Your instructions: Continue the biographical entries on Black theater figures from where they stop.

Text section:
JOHNSON, JAVON. An actor and playwright, Johnson is a multitalented young man from Pittsburgh, PA. He is widely regarded as a protégé of the late August Wilson, who befriended him at the Edward Albee Theatre Conference held in Valdez, AK, in 1998. As an actor, Johnson has also performed in several of Wilson’s plays. A native of Anderson, SC, Johnson holds a B.A. from South Carolina State University and an M.F.A. in Theatre Arts from the University of Pittsburgh (1999).

Johnson had already begun writing plays in college, winning the Lorraine Hansberry Award for the first play he wrote, Papa’s Blues (1998). The next year (1999), he won the coveted Theodore Ward Award for best play for Hambone. Johnson’s plays include The Spanish Jade, Breathe, Runaway Home, The House That Jack Built, A Noose for Bettyanne, Cryin’ Shame, Eighty Six, Things That Lovers Do—with George Faison, The Pawn, Sanctified, Hobo King, and Homebound. As an actor, he has appeared in Fences, Measure for Measure, Pericles, and Macbeth, as well as in several films. He is a founding member of the Chicago-based Congo Square Theatre Company and functions as its literary manager. In a relatively short period, Johnson has earned several prestigious awards. They include best one-act play at the American College Theatre Festival competition (1996), Kennedy Center fellowship for the Eugene O’Neill Playwright Conference (1998), Yukon/Pacific New Play Award (1998), Pittsburgh Playwright Award (1999), and the Sundance Theatre Lab (2000).

JOHNSON, OKORO HAROLD. Johnson, a veteran director, actor, and administrator, has worked in the Chicago area for years to help improve the cultural life of the citizenry. He was born in Chicago in 1925, eventually earning a B.A. in theater from Roosevelt University and an M.A. from Governors State University. Johnson holds the distinct honor of cofounding the eta Creative Arts Foundation with Jackie Taylor in 1969. He functioned as the artistic director of eta for the next 17 years. Johnson also served as director of the South Shore Cultural Center in Chicago and has taught at the collegiate level. Johnson has directed such shows as A Candle in the Wind, A Change Is Gon’ Come, Purlie Victorious, Fats Waller: His Life and Times, and Jazz Set. The plays he has written include The Regal Theatre, SCLC: Second Coming, Last Chance, Strange Fruit, and Kintu and the Law of Love. He has also appeared in the film versions of A Raisin in the Sun, The Wedding, and The Spook Who Sat by the Door. Johnson is a recipient of the Paul Robeson Award.

Extracted records:
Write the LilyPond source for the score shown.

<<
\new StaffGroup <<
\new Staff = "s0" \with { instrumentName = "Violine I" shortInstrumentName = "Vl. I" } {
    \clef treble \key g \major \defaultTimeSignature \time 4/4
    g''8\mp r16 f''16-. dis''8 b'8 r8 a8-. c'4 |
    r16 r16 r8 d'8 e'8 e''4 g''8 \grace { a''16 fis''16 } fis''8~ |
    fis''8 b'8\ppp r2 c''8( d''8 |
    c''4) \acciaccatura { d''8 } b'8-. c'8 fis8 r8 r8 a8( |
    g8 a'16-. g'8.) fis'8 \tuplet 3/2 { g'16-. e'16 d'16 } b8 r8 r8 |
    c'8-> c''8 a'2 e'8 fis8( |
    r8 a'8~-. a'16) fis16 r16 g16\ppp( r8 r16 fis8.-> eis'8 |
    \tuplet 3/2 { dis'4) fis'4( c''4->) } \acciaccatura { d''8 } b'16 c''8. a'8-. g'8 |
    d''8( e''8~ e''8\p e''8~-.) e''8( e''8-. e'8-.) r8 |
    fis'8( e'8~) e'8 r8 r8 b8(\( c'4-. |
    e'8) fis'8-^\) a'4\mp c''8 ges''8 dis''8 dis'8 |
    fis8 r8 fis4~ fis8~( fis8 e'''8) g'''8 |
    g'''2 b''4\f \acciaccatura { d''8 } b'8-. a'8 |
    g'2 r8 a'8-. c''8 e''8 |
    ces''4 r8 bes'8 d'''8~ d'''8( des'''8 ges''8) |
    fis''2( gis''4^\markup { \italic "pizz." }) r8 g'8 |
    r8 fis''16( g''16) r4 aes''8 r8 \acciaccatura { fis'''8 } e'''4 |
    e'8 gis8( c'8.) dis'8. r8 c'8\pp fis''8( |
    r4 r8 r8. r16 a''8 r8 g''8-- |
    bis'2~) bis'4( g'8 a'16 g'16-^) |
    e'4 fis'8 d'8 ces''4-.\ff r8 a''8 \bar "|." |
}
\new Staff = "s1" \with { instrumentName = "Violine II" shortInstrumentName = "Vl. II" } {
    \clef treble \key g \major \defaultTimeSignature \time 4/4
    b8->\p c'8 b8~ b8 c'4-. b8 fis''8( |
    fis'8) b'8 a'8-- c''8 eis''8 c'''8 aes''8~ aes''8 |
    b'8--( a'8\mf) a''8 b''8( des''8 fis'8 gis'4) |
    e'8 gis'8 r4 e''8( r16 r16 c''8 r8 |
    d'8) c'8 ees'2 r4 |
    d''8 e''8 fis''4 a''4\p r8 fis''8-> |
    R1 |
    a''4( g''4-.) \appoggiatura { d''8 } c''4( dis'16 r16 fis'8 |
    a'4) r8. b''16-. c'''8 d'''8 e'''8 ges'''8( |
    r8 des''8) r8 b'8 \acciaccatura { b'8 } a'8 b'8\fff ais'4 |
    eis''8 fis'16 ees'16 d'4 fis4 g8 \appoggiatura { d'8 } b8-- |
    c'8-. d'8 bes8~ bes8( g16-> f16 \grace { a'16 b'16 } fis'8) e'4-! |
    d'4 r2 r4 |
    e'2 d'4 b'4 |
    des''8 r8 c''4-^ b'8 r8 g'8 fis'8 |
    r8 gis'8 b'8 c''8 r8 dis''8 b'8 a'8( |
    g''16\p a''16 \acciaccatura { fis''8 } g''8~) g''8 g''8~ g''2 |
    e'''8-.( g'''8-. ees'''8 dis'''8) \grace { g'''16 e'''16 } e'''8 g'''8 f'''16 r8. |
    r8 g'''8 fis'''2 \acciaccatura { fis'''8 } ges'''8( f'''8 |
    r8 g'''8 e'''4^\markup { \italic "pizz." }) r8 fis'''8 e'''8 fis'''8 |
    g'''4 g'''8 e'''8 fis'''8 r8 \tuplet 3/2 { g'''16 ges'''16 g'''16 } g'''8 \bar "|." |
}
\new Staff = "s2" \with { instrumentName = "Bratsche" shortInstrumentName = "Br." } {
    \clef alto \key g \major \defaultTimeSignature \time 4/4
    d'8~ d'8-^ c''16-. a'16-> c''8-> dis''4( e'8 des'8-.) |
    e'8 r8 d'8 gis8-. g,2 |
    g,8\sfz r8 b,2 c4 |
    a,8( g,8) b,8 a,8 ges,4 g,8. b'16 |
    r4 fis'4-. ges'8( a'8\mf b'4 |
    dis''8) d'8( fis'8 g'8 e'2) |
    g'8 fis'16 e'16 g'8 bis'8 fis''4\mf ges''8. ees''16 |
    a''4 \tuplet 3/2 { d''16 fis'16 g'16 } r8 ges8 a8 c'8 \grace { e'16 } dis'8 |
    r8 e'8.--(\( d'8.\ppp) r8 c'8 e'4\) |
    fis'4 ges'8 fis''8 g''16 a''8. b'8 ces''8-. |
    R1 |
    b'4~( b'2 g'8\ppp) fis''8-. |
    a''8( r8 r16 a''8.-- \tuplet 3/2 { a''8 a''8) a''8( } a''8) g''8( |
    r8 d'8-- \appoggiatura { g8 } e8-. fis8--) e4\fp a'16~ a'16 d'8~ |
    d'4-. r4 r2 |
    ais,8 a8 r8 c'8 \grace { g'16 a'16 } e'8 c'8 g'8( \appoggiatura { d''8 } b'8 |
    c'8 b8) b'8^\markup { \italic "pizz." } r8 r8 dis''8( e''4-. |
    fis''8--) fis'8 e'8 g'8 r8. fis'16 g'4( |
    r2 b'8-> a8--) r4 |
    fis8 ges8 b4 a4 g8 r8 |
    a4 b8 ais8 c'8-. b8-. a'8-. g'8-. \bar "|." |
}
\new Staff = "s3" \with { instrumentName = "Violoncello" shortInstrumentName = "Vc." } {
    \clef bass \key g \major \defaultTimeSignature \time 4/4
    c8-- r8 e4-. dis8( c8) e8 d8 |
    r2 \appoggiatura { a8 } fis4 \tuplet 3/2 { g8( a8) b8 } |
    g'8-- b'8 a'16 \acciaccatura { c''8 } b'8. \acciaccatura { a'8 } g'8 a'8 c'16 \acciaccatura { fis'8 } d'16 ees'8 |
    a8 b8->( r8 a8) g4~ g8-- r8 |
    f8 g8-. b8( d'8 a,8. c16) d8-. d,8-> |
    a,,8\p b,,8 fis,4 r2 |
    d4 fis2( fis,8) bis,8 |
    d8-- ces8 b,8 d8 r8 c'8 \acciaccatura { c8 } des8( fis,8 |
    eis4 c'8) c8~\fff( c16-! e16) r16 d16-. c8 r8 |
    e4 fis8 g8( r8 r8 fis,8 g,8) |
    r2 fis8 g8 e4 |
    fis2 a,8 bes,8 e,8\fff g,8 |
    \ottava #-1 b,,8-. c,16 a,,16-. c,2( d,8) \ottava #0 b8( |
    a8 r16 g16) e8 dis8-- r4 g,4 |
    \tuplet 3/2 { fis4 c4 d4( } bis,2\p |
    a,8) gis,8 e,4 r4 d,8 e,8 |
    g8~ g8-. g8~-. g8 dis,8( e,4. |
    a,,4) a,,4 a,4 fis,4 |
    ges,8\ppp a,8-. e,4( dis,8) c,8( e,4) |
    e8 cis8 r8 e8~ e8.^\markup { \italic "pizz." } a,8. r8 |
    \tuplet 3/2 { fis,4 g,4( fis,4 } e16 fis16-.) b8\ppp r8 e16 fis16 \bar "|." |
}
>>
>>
---
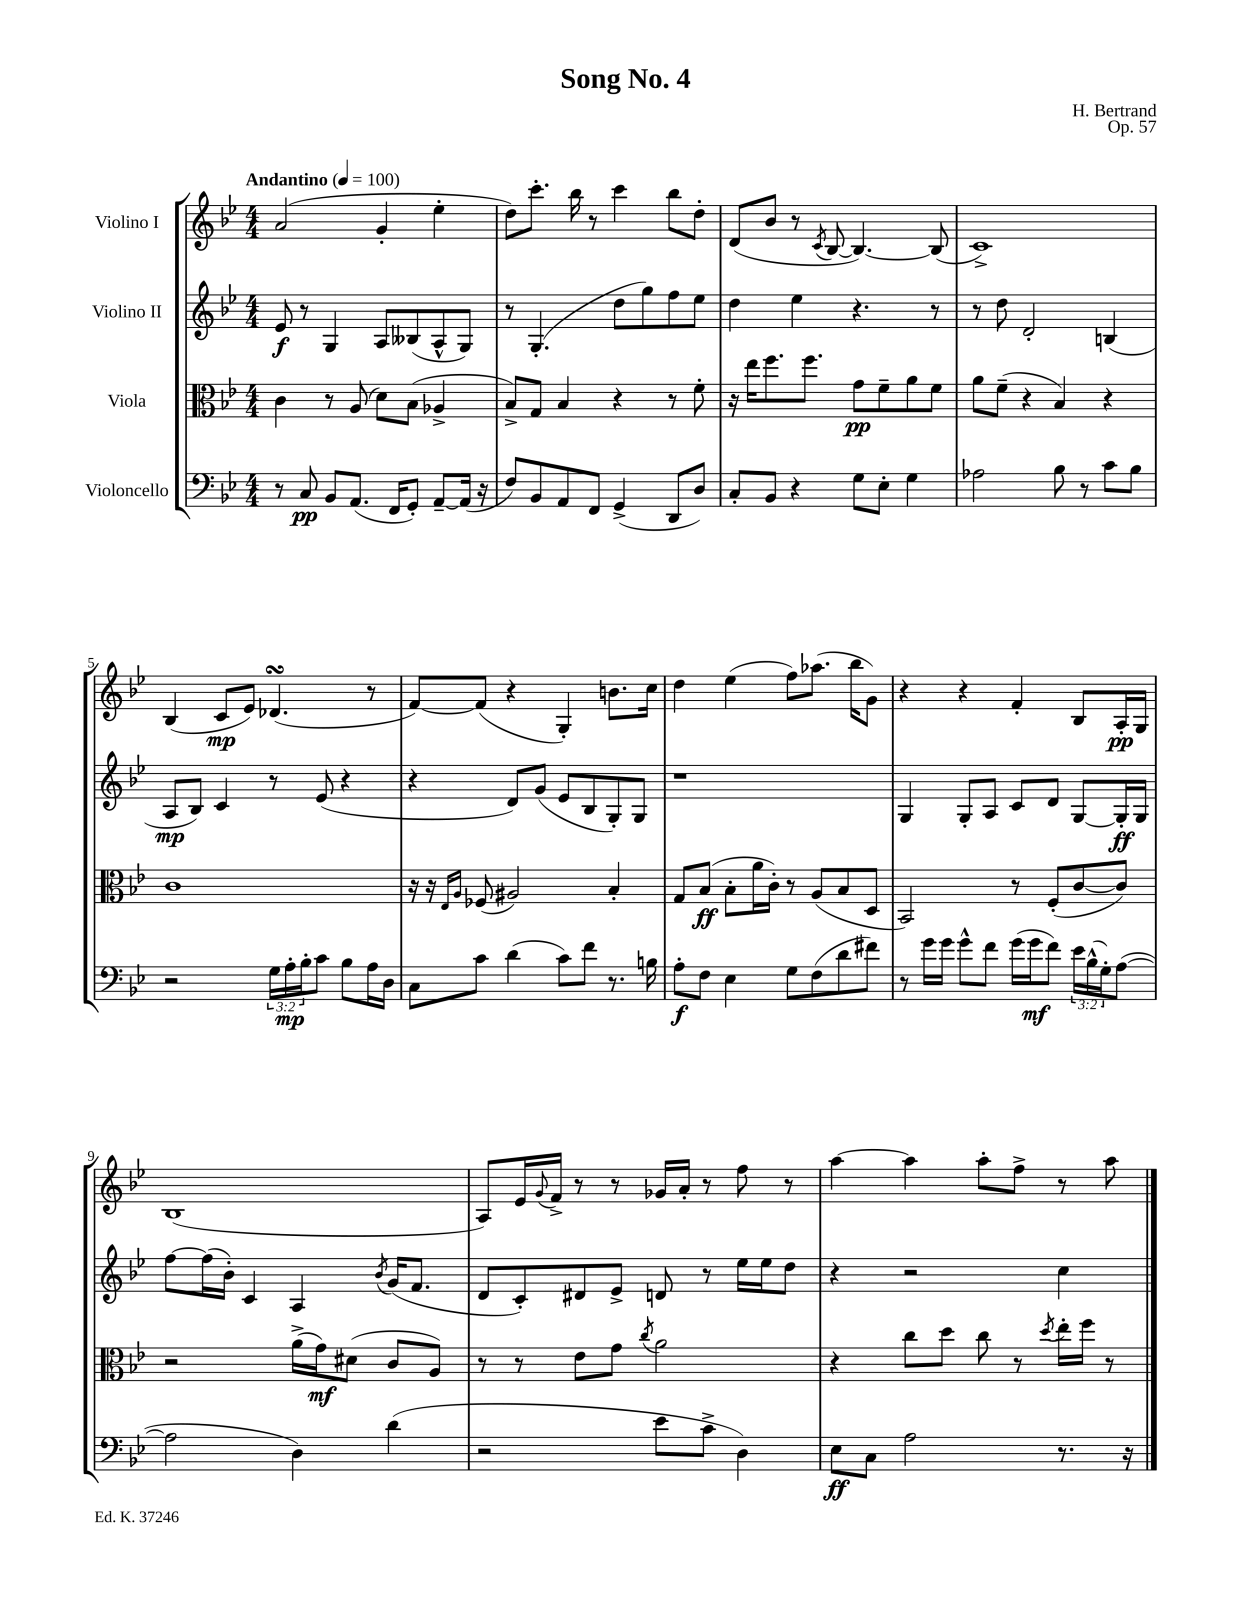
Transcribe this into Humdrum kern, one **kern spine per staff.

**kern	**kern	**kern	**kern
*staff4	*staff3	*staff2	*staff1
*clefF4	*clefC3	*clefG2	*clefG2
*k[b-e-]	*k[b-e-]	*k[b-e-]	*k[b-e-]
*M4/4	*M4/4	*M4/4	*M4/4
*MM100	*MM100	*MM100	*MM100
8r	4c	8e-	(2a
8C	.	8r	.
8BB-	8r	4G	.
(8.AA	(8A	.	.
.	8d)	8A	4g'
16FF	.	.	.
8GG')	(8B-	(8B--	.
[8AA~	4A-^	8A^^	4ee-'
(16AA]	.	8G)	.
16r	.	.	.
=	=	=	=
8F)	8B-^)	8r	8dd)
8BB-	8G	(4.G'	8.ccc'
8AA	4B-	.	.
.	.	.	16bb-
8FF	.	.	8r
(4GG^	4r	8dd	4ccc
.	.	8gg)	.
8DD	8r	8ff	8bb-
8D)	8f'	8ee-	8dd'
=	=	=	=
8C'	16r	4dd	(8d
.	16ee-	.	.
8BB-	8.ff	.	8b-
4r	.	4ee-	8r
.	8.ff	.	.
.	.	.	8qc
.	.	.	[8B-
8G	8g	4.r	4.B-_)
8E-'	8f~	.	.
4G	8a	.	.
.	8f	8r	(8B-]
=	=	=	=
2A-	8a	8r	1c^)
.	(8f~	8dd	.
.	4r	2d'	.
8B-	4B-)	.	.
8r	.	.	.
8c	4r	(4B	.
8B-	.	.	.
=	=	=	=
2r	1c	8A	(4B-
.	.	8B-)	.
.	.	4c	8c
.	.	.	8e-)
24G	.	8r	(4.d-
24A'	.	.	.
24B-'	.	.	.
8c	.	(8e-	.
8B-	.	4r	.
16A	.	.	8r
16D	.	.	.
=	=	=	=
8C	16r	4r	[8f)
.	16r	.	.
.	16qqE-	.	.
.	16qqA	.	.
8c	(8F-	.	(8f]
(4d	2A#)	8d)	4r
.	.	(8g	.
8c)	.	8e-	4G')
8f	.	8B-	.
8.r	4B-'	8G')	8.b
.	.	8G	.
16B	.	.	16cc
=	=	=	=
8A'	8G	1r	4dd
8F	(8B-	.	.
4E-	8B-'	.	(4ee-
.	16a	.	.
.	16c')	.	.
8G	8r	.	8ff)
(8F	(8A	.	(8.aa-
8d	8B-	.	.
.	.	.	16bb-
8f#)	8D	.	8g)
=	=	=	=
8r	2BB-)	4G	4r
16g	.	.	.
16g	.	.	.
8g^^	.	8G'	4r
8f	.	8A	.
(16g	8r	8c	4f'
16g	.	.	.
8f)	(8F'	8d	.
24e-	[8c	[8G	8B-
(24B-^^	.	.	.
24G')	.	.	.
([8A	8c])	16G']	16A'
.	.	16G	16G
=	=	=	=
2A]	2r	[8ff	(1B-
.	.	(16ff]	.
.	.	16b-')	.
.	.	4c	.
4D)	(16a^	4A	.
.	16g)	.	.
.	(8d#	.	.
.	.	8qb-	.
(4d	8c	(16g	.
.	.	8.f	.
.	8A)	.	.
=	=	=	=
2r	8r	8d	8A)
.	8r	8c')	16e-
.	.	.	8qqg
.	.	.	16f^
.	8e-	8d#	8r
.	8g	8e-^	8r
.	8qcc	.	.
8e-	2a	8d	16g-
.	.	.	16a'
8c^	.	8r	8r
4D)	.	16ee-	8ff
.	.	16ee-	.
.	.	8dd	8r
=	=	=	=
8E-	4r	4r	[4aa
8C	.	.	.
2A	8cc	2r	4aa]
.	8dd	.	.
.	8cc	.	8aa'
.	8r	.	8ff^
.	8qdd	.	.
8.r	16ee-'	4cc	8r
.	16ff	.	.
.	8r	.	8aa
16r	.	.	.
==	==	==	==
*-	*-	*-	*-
==
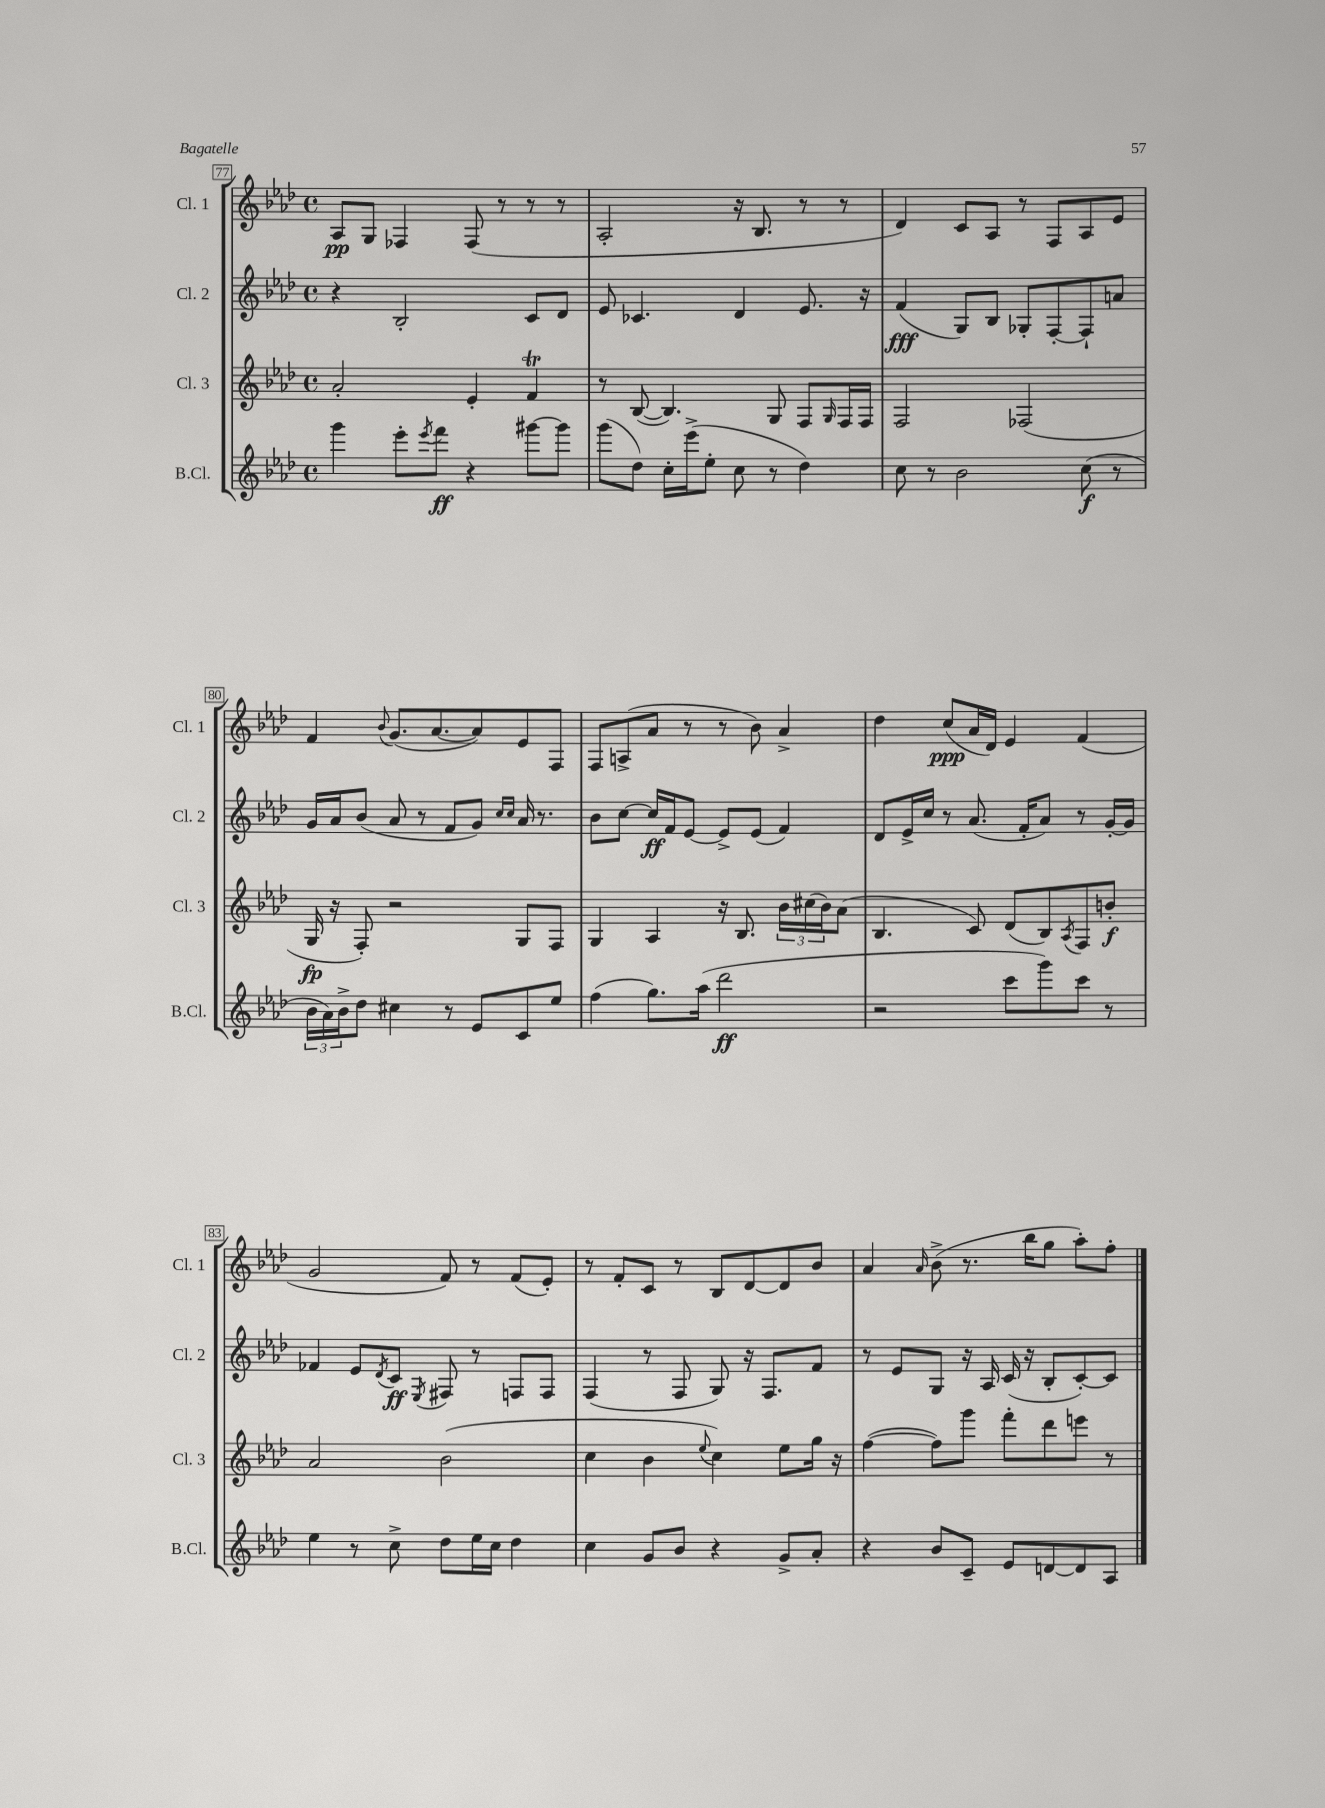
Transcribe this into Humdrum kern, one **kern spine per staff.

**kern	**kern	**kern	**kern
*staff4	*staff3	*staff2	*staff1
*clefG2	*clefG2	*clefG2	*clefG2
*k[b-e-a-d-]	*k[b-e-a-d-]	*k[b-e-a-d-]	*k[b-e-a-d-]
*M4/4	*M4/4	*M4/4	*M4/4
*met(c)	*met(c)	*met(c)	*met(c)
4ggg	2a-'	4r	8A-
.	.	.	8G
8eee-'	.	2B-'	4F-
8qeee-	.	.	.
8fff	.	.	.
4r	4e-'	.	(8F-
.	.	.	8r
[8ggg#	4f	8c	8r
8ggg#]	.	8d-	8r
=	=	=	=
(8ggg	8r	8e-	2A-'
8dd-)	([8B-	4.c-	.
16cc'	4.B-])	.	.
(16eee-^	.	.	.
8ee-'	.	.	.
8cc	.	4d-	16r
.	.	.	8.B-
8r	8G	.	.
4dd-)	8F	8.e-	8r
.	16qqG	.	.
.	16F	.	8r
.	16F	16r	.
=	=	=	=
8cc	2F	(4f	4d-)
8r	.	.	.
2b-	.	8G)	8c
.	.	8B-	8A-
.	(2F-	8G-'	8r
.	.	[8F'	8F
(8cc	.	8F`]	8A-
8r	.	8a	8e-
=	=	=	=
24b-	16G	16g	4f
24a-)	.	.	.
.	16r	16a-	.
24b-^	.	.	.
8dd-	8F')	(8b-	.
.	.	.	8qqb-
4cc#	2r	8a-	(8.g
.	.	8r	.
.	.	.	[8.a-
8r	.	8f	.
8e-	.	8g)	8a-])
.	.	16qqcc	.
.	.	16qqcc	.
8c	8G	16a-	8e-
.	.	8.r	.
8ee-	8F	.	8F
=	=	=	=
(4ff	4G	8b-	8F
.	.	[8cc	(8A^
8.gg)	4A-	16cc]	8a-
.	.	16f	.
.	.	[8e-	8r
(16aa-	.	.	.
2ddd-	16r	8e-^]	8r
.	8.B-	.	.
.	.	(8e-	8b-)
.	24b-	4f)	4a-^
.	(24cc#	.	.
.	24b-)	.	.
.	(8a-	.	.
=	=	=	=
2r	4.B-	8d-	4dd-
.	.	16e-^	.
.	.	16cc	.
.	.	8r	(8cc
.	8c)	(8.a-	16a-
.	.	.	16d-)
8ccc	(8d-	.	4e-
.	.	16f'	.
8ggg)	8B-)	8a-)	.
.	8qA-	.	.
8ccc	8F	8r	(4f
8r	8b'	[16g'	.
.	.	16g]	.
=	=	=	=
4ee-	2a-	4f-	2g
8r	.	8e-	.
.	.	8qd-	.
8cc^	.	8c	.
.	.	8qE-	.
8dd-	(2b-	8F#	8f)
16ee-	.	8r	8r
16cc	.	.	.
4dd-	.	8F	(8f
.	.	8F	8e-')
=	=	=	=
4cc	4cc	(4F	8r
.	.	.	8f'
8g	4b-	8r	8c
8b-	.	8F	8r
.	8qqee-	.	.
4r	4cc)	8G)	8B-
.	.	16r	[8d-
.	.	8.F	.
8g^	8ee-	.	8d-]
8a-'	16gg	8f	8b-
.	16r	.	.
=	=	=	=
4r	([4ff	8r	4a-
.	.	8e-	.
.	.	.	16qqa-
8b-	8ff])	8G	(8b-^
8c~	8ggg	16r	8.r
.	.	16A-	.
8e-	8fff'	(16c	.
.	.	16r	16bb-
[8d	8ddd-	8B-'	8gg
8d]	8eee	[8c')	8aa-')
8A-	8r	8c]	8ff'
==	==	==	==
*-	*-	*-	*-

Response:
JOMANDI PRODUCTIONS. Based in Atlanta, GA, Jomandi is one of the oldest black theaters in the country. It was cofounded in 1978 by Thomas W. Jones II and Marsha Jackson Randolph. The production company evolved from a play Jones wrote as a tribute to his father that became its initial production. Jomandi eventually incorporated as a nonprofit 501(c)3, producing theater for the eclectic city of Atlanta. It has developed into one of the leading theaters in the country in producing cutting-edge new work and providing a forum for a new generation of black writers. Jones, an actor and playwright of increasing renown, led the company for 22 years in producing over 100 productions, including the premiering of over 50 new plays. Jomandi has toured in over 40 states and five countries. Among the plays they have presented are If God Was a Blues Singer; Josephine Live; Zooman and the Sign; Buddy Bolden’s Blues; Do Lord Remember Me; That Serious He-Man Ball; Boesman and Lena; The Black Play; Every Now and Then I Get the Feeling; The Wizard of Hip; House of Cold Funk; Harlem Nutcracker; Trick the Devil; And the Men Shall Also Gather; Black Nativity; Hip 2: Birth of the Boom; and Welcome Home, Marian Anderson.

The theater has garnered much acclaim and many awards over the years, including the 1990 Governor’s Award for the arts, the Bronze Jubilee Award, the Back Stage Dramalogue Award, an Audience Development Committee Award, and eight Helen Hayes Awards. The theater, however, went through a transitional phase. Jones left the company in 2000 in pursuance of other interests. Jackson Randolph also left soon thereafter. In 2002, though, it moved into their first permanent space, a 99-seat black box theater located at City Hall East. Since then, the theater has initiated a theatrical training program called JADA, the Jomandi Academy of the Dramatic Arts. The program is being run under the direction of Carol Mitchell-Leon, head of the Theatre Arts Program at Clark Atlanta University.

JONES, DANIEL ALEXANDER. Jones is an interdisciplinary performance artist. This form of theater took root in the late 1980s, flourished in the 1990s, and is now recognized as a theatrical art form, albeit not without detractors. Jones works from a large canvas, incorporating visual art, poetry, live music, tape recordings, slideshows, and other elements designed to clarify the message of the event, though the message can be interpreted several ways.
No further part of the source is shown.